On Tuesday of this week, the Supreme Court turned down New York State’s appeal of a federal court decision that granted habeas corpus to a state prison inmate, convicted more than 20 years ago of a home-invasion burglary. One of the victims had identified the defendant in court as the man who brandished an ax and terrified her and her husband as he robbed them. The conviction was upheld in state court. But federal appeals court, affirming a grant of habeas corpus by the District Court, held that the witness identification had failed to meet legal standards. The appeals court cited social science studies casting doubt on the reliability of witness identification.
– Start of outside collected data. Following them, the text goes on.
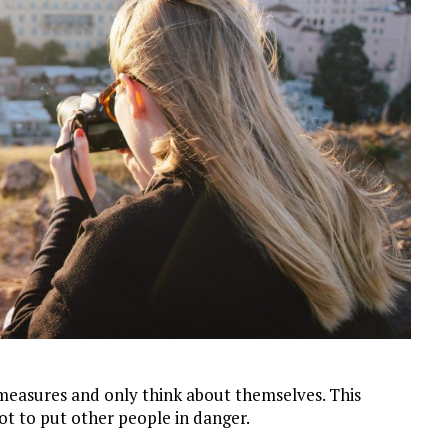
easures and only think about themselves. This
ot to put other people in danger.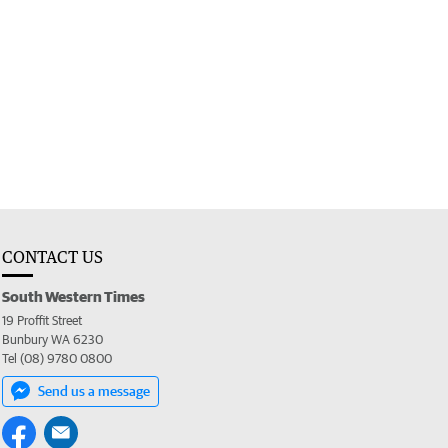
CONTACT US
South Western Times
19 Proffit Street
Bunbury WA 6230
Tel (08) 9780 0800
Send us a message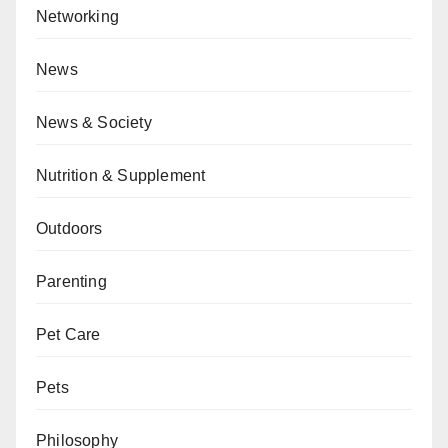
Networking
News
News & Society
Nutrition & Supplement
Outdoors
Parenting
Pet Care
Pets
Philosophy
It was that citation that appeared to get the attention of Justices Alito and Antonin Scalia. In a four-page opinion dissenting from the court’s refusal to hear this case, Unger v. Young, they said the appeals court’s decision “creates loopholes” in the Supreme Court’s own restrictive rules for habeas corpus, specifically the requirement that federal courts confine themselves to the record that was before the state court at the time of its decision. “The importance of this issue warrants review at this time,” the two justices said. Well, evidently not this time -- but sometime soon.
Perhaps my favorite example of an opinion-as-invitation was Justice Clarence Thomas’s concurring opinion in a 1997 case, Printz v. United States. The decision invalidated a provision of the Brady gun-control law that required local sheriffs to carry out federal restrictions on gun sales. The law violated states’ rights, the majority said. Justice Thomas agreed, but then went on to address a question not in the case, one well outside the mainstream of constitutional discussion at the time: whether the Second Amendment guaranteed a personal right to own a gun.
“As the parties did not raise this matter, however, we need not consider it here,” he wrote, adding that “perhaps, at some future date, this Court will have the opportunity to determine whether Justice Story was correct when he wrote that the right to bear arms ‘has justly been considered as the palladium of the liberties of a republic.’ ” Eleven years later, in District of Columbia v. Heller, Justice Thomas and the country got the answer.